Anda berdua tidak boleh mengadopsi bayi yang ditinggalkan dan anak perempuan itu, tidak juga anak-anak lain yang bukan anak sah (kandung) Anda, karena Allah mengharamkan adopsi dalam Islam, dan membatalkan (menghilangkan) adopsi yang pernah dipraktekkan pada masa Jahiliyah dan awal Islam dahulu. Termasuk di dalamnya adopsi yang dilakukan oleh Rasulullah shallallahu `alaihi wa sallam terhadap Zaid bin Haritsah. Allah Ta’ala berfirman,

وَمَا جَعَلَ أَدْعِيَاءَكُمْ أَبْنَاءَكُمْ ذَلِكُمْ قَوْلُكُمْ بِأَفْوَاهِكُمْ وَاللَّهُ يَقُولُ الْحَقَّ وَهُوَ يَهْدِي السَّبِيلَ

“Dan Dia tidak menjadikan anak-anak angkatmu sebagai anak kandungmu (sendiri). Yang demikian itu hanyalah perkataanmu di mulutmu saja. Dan Allah mengatakan yang sebenarnya dan Dia menunjukkan jalan (yang benar).” (QS. Al-Ahzab: 4)

Rasulullah shallallahu `alaihi wa sallam juga mengharamkan setiap Muslim dan Muslimah untuk menisbahkan seseorang kepada dirinya atau kepada orang lain, padahal kenyataannya dia bukan keturunannya.

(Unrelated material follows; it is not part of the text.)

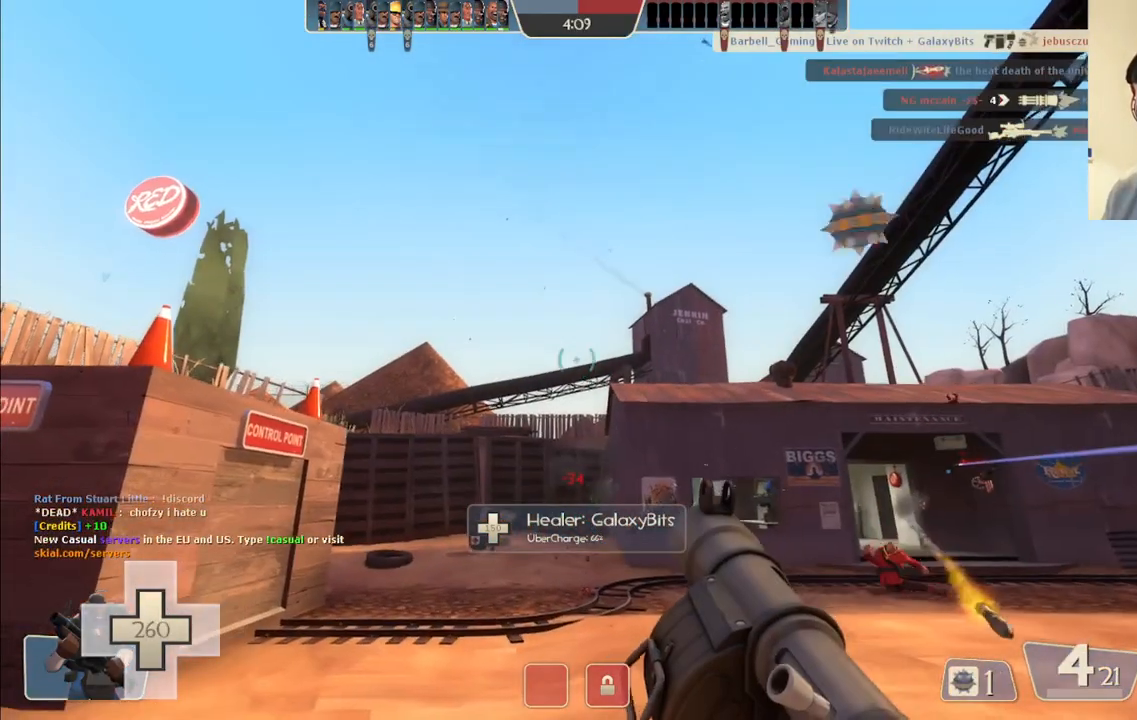
{"buttons": ["R2"], "left_stick": "down-left", "right_stick": "center", "events": [[100, "left_stick", "down-left"], [133, "right_stick", "up-right"], [367, "right_stick", "center"], [450, "R2", "down"]]}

Atau mengklaim bahwa dirinya adalah keturunan seseorang atau suatu kabilah padahal dia berbohong. Dalil yang menunjukkan hal itu adalah sebuah hadis yang diriwayatkan oleh Abu Dzar radhiyallahu `anhu bahwa dia mendengar Nabi shallallahu `alaihi wa sallam bersabda,

ليس من رجل ادعى لغير أبيه وهو يعلمه إلا كفر، ومن ادعى قوما ليس له فيهم نسب فليتبوأ مقعده من النار

“Tidaklah seorang mengaku (sebagai anak) dari bukan bapaknya padahal dia mengetahuinya melainkan ia telah kafir, dan siapa yang mengaku dirinya berasal dari suatu kaum padahal dia bukan dari kaum itu, maka bersiaplah menempati tempat duduknya di neraka.” (Muttafaqun `Alaih)

Dan dalam sebuah riwayat lain disebutkan,

إن من أعظم الفرى أن يدعى الرجل إلى غير أبيه

“Sesungguhnya di antara kebohongan yang besar ialah apabila seseorang mengaku (sebagai anak) dari orang yang bukan bapaknya.”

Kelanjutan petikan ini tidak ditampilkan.